# UK Soap and Drama Discussion > Coronation Street > The Rumour Mill >  Craig's new admirer

## tammyy2j

Craig will soon get a new admirer. Sophie Webster develops a huge crush on her sister Rosie's boyfriend which leads to alot of fighting between the sisters.

----------


## shannisrules

well i dont think craig will be interseted in her sister as they "love" each other cant see anything happening between them

----------


## Luna

oh god how will sally handle that

----------


## DaVeyWaVey

:Big Grin:   I somehow think that Craig would want to stick with Rosie  :Big Grin:

----------


## bakedbean

why would Sophie have a crush on Craig the show present him as sometimes not very bright and i know he has been through alot what with his dad being murdred by his sister and then his sister commiting suicide and his mum sent to prison.

----------


## Katy

haha, Sophies only a little girl everyone has crushes at the age of 12 or how ever old shes meant to be.
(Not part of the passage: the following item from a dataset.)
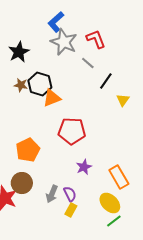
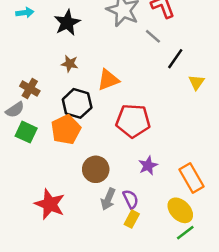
black hexagon: (40, 84) -> (77, 103), moved
orange pentagon: (28, 150) -> (66, 130), moved
brown circle: (22, 183) -> (96, 169), moved

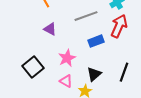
I hope this is true as i like Sophie i think shes a really good character.

----------


## bakedbean

Her and Chesney should get together that would be a great partnership

----------


## Katy

yeh actually that would be a good storyline.

----------


## DaVeyWaVey

Yeah it would be great to see Chesney and Sophie together. Could add some comedy to the show with those two together  :Smile:

----------


## sexc-shannie

Hahaha :Lol:   this storyline would be so funny. When Rosie finds out she will be doing alot of her over the top acting what makes me laugh.

----------